Data excerpts:
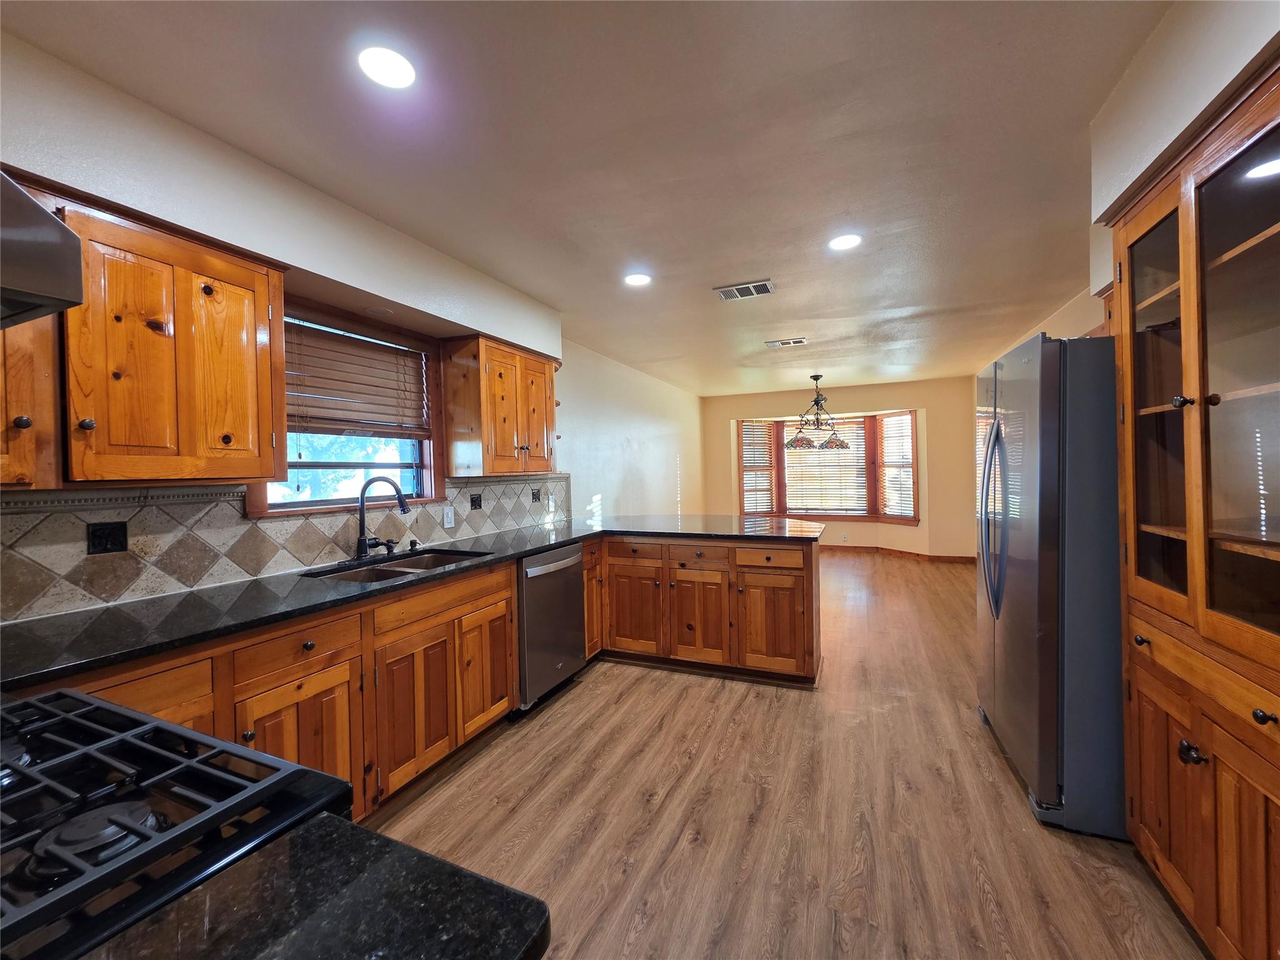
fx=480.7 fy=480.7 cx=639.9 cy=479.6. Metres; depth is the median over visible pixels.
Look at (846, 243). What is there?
recessed light
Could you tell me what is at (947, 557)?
baseboard
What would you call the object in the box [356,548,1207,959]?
floor
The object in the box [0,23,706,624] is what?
left wall
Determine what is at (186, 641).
countertop
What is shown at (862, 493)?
window blind
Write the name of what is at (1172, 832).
china cabinet
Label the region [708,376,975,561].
far wall
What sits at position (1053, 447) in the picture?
refrigerator
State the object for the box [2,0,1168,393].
ceiling
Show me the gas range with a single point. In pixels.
(300, 770)
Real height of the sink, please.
0.182 m
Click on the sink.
(382, 574)
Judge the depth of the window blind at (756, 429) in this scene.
7.76 m
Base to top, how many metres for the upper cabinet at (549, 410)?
0.799 m
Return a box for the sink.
[300,547,489,584]
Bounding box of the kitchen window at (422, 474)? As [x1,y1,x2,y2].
[250,296,444,518]
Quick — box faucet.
[353,473,409,559]
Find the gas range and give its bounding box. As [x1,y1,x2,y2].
[0,686,355,959]
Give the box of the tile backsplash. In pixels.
[0,471,569,621]
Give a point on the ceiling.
(839, 205)
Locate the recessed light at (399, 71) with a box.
[356,45,416,89]
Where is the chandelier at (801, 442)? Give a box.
[785,373,851,450]
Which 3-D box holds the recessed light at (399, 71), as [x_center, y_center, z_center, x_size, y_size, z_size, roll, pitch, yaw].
[-0.765,-1.243,1.455,0.179,0.008,0.178,-1,1,24]
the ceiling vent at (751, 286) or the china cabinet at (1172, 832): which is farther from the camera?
the ceiling vent at (751, 286)
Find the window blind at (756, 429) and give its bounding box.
[740,422,777,513]
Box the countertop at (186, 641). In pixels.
[1,513,827,690]
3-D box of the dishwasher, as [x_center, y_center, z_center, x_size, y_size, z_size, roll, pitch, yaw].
[-0.744,0.851,2.937,0.668,0.872,0.605,-1,1,24]
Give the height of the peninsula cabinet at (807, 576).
0.875 m
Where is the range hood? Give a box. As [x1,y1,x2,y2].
[0,169,83,328]
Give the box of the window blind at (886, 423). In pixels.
[875,413,916,516]
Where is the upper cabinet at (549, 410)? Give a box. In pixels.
[440,333,560,476]
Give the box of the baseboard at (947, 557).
[821,543,975,562]
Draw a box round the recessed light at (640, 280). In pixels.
[623,271,652,286]
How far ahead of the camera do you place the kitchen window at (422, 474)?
2.47 m
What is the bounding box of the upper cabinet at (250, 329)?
[3,178,288,490]
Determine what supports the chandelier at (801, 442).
hanging from the ceiling
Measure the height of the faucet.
0.389 m
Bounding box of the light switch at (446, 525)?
[441,504,454,528]
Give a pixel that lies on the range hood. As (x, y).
(49, 224)
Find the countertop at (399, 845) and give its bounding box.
[83,813,552,959]
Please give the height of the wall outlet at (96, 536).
0.104 m
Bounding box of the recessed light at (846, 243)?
[827,233,861,250]
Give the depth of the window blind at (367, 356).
2.42 m
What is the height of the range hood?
0.369 m
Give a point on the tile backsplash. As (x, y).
(184, 507)
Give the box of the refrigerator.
[973,328,1128,836]
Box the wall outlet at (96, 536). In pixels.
[86,520,128,554]
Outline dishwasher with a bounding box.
[515,541,584,711]
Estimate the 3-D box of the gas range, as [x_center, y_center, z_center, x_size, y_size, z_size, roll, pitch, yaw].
[-0.839,0.827,0.464,0.754,0.970,0.755,-1,1,24]
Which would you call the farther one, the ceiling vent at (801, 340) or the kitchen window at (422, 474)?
the ceiling vent at (801, 340)
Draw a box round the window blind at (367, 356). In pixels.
[283,316,429,438]
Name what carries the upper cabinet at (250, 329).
attached to the left wall at (134, 122)
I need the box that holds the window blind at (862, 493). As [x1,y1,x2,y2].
[782,418,871,516]
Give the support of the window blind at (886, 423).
attached to the bay window at (780, 437)
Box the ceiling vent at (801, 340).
[764,336,808,347]
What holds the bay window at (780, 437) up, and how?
in the far wall at (724, 415)
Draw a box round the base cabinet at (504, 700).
[38,556,515,813]
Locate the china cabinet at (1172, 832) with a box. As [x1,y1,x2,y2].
[1108,57,1279,959]
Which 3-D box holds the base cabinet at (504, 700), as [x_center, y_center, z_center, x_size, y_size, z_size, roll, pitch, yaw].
[-1.297,0.872,1.799,0.628,0.873,1.991,-1,1,24]
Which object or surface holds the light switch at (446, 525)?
attached to the tile backsplash
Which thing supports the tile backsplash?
attached to the left wall at (134, 122)
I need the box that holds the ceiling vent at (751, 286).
[714,279,776,300]
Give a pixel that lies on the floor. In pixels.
(592, 695)
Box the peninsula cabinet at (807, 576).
[586,531,820,685]
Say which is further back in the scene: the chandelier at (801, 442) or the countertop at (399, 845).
the chandelier at (801, 442)
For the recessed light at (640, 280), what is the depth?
3.07 m
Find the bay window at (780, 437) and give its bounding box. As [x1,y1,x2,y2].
[736,410,918,523]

Aim of the exercise: Extract every line from the one containing "Box the peninsula cabinet at (807, 576)." through the last line of the data, inclusive, exactly as written.

Solved exercise:
Box the peninsula cabinet at (807, 576).
[586,531,820,685]
Say which is further back in the scene: the chandelier at (801, 442) or the countertop at (399, 845).
the chandelier at (801, 442)
For the recessed light at (640, 280), what is the depth?
3.07 m
Find the bay window at (780, 437) and give its bounding box. As [x1,y1,x2,y2].
[736,410,918,523]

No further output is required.